RECORD EXCERPTS Block Start
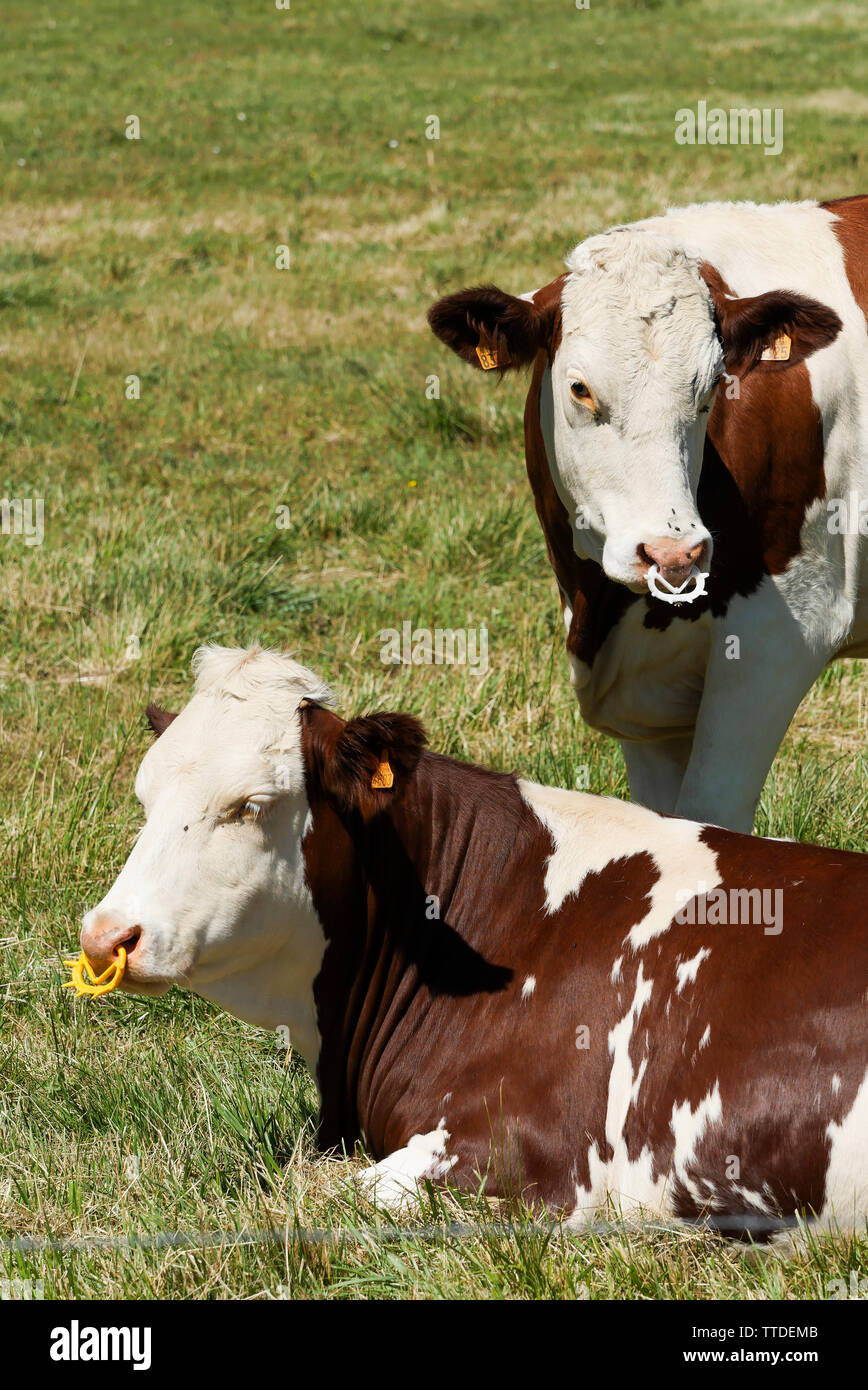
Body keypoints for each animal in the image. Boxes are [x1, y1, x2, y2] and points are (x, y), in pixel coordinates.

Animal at [428, 197, 868, 832]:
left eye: (711, 389)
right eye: (580, 388)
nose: (673, 554)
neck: (607, 611)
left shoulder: (781, 638)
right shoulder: (646, 701)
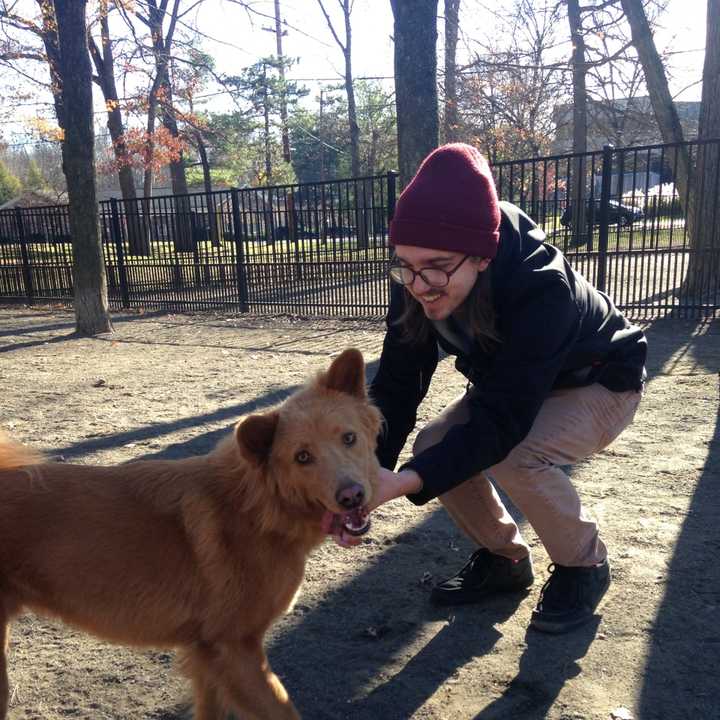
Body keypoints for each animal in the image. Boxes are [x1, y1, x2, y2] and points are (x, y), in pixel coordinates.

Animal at [0, 346, 382, 716]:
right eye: (302, 457)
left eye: (349, 438)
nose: (351, 496)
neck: (255, 508)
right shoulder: (235, 650)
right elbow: (284, 710)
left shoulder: (206, 656)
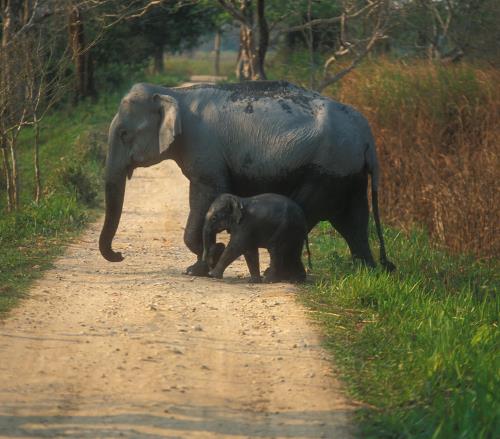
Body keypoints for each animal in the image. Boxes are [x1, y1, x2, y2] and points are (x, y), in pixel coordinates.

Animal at [97, 80, 394, 276]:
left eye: (124, 134)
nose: (120, 255)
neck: (173, 93)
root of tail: (367, 135)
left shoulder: (205, 151)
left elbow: (206, 195)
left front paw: (201, 265)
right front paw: (204, 262)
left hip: (325, 169)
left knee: (309, 212)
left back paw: (276, 275)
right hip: (348, 172)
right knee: (352, 220)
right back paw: (369, 273)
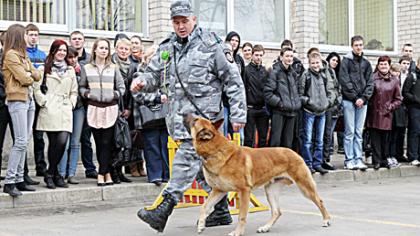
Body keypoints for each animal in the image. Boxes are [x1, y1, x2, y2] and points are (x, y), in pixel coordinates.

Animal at [186, 116, 332, 236]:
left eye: (195, 120)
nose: (185, 114)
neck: (216, 150)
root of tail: (294, 152)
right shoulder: (219, 191)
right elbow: (204, 207)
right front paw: (201, 225)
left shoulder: (244, 191)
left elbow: (241, 215)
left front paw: (237, 232)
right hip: (270, 191)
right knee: (277, 211)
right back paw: (265, 227)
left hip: (304, 186)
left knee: (319, 201)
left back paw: (326, 220)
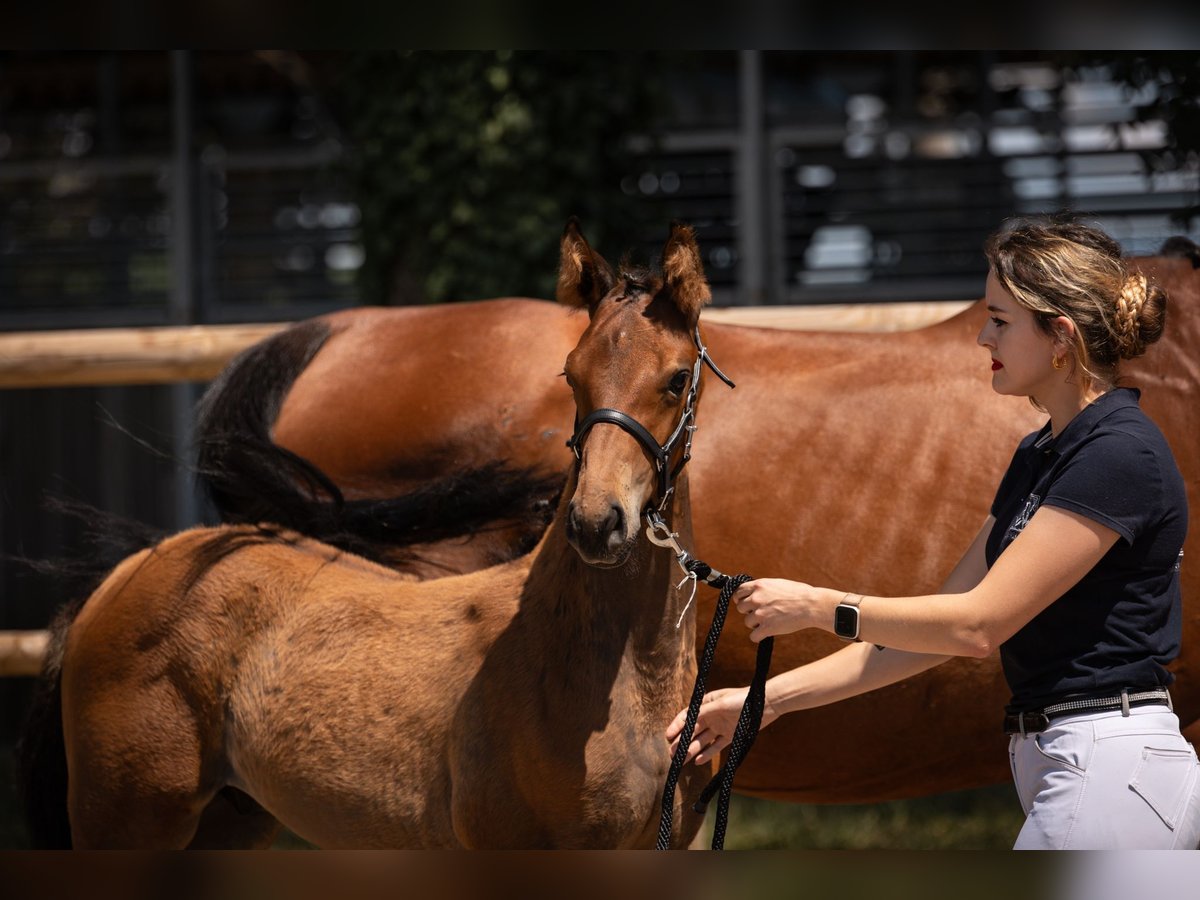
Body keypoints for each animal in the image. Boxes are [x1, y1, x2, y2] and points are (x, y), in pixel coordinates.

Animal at [25, 222, 720, 849]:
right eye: (571, 374)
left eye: (677, 378)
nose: (596, 523)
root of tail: (119, 579)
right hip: (126, 820)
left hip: (226, 827)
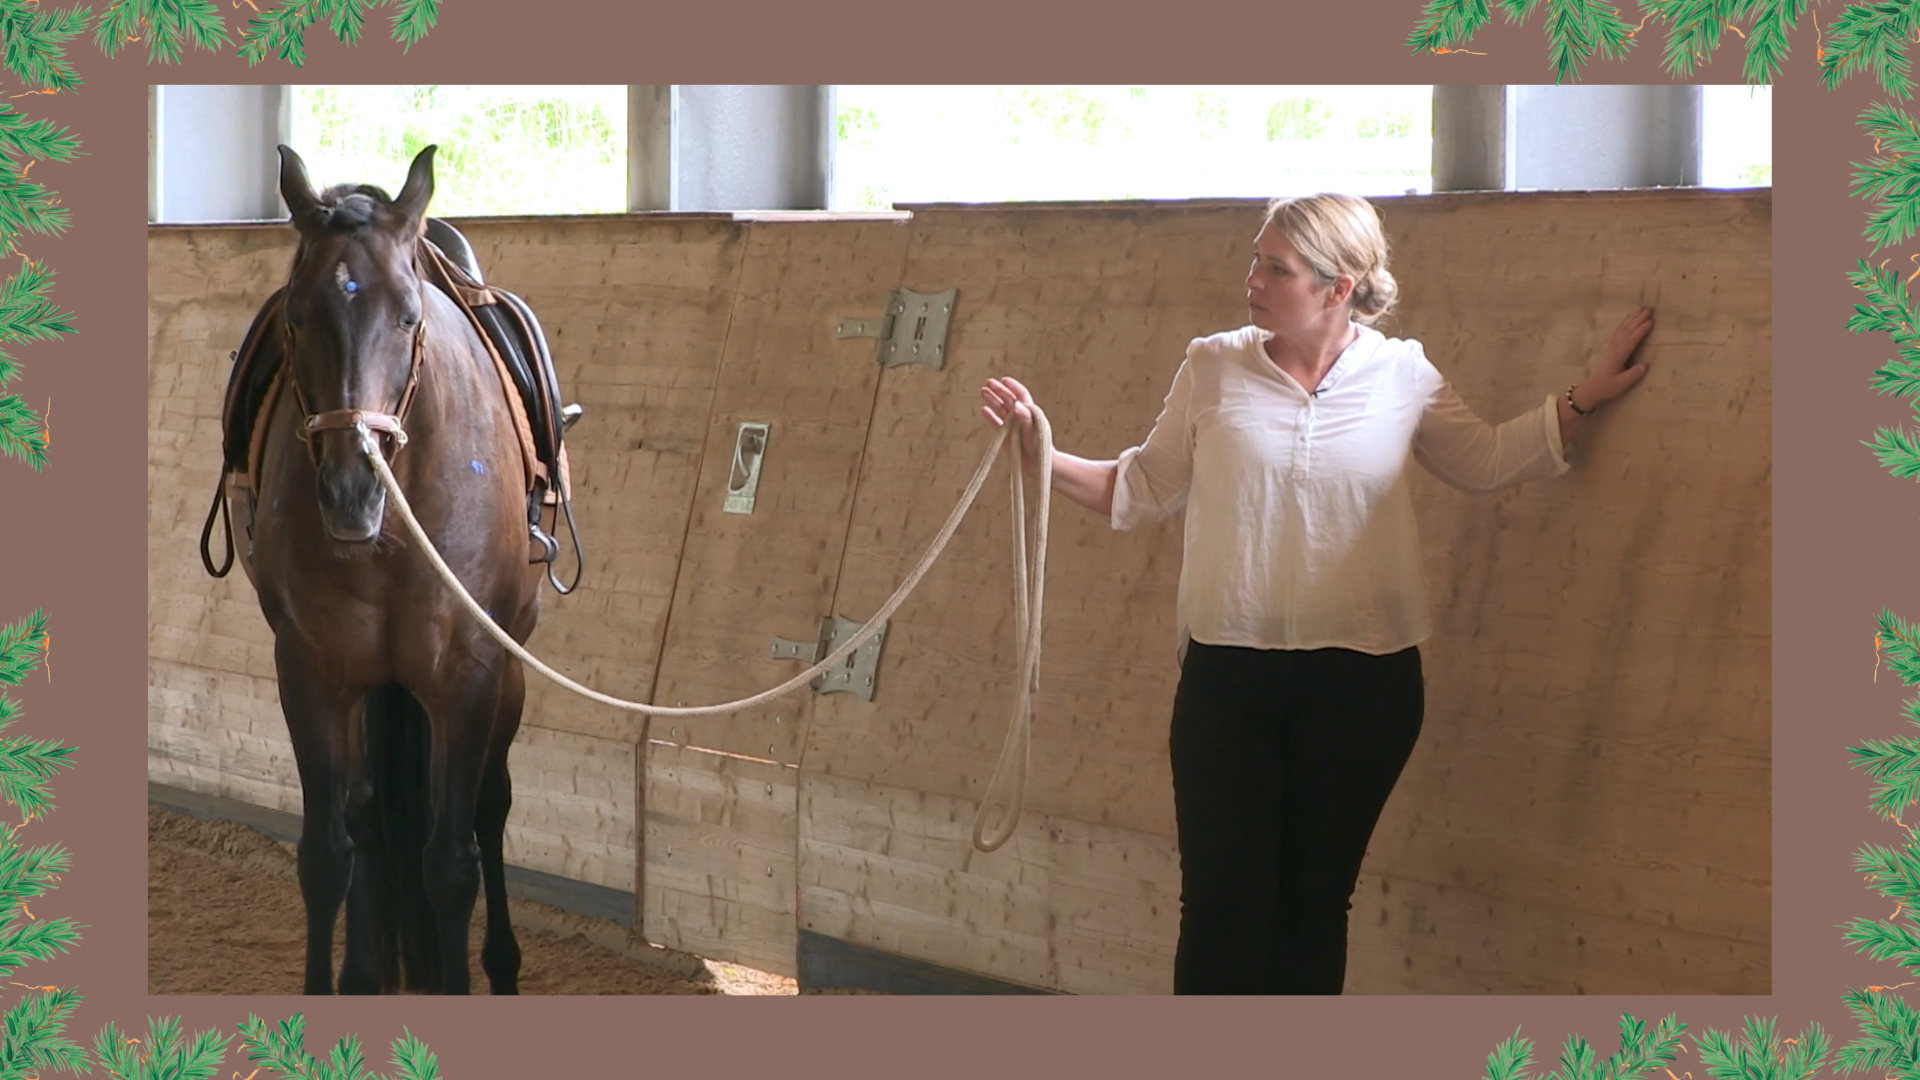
RECORD EXCERPTS Block End
_WHAT THE TASK ASKS_. Report all lines above with "shoulder".

_ANSWER SECTION_.
left shoulder: (781, 638)
right shoulder: (646, 701)
right shoulder: (235, 650)
left shoulder: (206, 656)
left shoulder: (205, 151)
right shoulder: (219, 191)
left shoulder: (244, 191)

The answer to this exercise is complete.